Его тело обнаружил обходчик путей седьмого июля в 03:10 утра, что отражено в предварительном заключении полиции. Следователь утверждал, что это несчастный случай. По его словам, писатель в ожидании последнего пригородного поезда по неосторожности подошёл слишком близко к краю платформы, в результате чего он попал в воздушный поток проходящего мимо литерного поезда, не смог справиться с завихрением и угодил прямо под колеса. При нём ничего существенного не обнаружили, кроме бумажника с документами, подтверждающими его личность, и билета, где значилась станция отправки Ричмонд, дата и время посадки седьмое июля 195_г. в 01:30 ночи. Литерный проезжал станцию за десять минут до пригородного поезда, что подтверждало временной промежуток гибели. Очевидцев происшествия не оказалось. Ричмонддальняя станция, оборудованная кассовыми автоматами, поэтому найти свидетелей среди работников железной дороги также не представлялось возможным.
Узнав все обстоятельства из первых рук, Ален намеревался передать материалы в редакцию, но в полиции его убедительно попросили не предавать огласке о случившемся, пока не закончится предварительное расследование. Журналист покинул место происшествия и отправился не прямиком в редакцию, а в городской парк, где он сел на скамью, анализируя события утра. Ален испытывал чувство невосполнимой утраты и горя. Он думал о том, насколько был прав критик две недели назад, говоря, что в истории человечества множество примеров, когда гений созидателя признавался исключительно после смерти. «И всё же почему эта смерть наступила так скоро?
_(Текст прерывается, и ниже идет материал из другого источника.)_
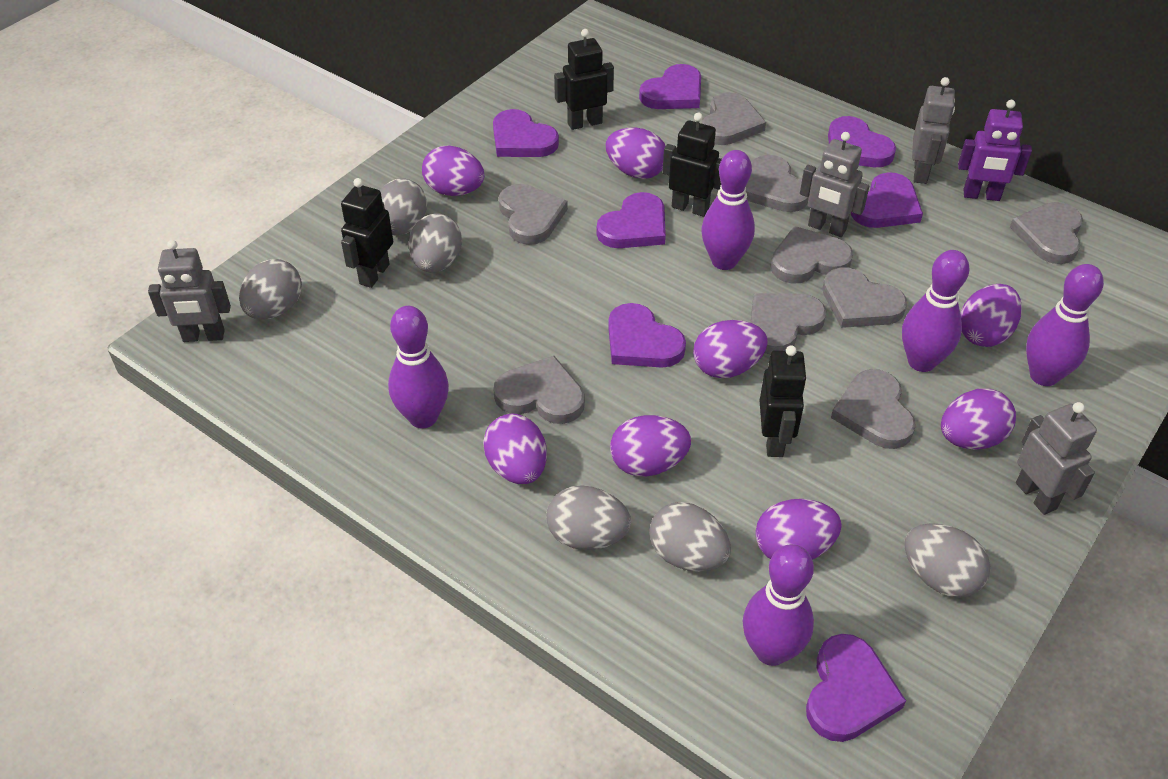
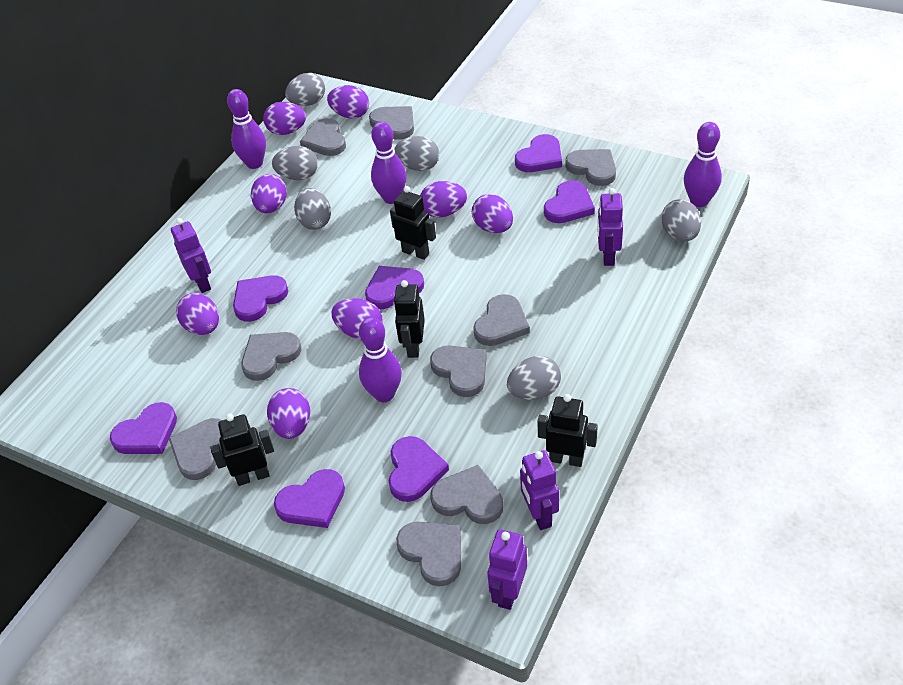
grey robot: 4 -> 0
purple bowling pin: 5 -> 4
purple robot: 1 -> 4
Вдруг, это вовсе не несчастный случай, а хорошо спланированное убийство?» задавался он вопросом. Ален решил нанести визит критику и поделиться с ним мрачными мыслями. Хотя, не имел какого-либо желания видеть этого человека после разговора в клубе, который оказался провидцем трагедии, но обстоятельства подталкивали его встретиться с критиком и узнать его мнение. Он извлёк из своего бумажника визитку.
Через час репортер стоял перед домом по указанному в визитке адресу. После третьего настойчивого звонка в дверь он услышал шарканье за дверью и шум замка, отварил критик. Непричёсанный он выглядел уставшим и потерянным. Под глазами мешки, багровое лицо. Ощущение такое, что человек не спал всю ночь и работал.
Кто вы?
Хозяин дома, щурясь, смотрел на гостя, пытаясь вспомнить, где он видел пришедшего человека.
Помните нашу встречу в клубе две недели назад?
Смутно. Ах, да. Извините, за мой внешний вид. Понимаете, столько работы, что приходится засиживаться за полночь. Муза имеет обыкновение посещать меня ночью. Проходите в кабинет наверх. Кстати, я до сих пор не знаю вашего имени.
Ален Павиони.
Прошу вас подождать меня в кабинете, пока я приведу себя в порядок. Ещё раз извините.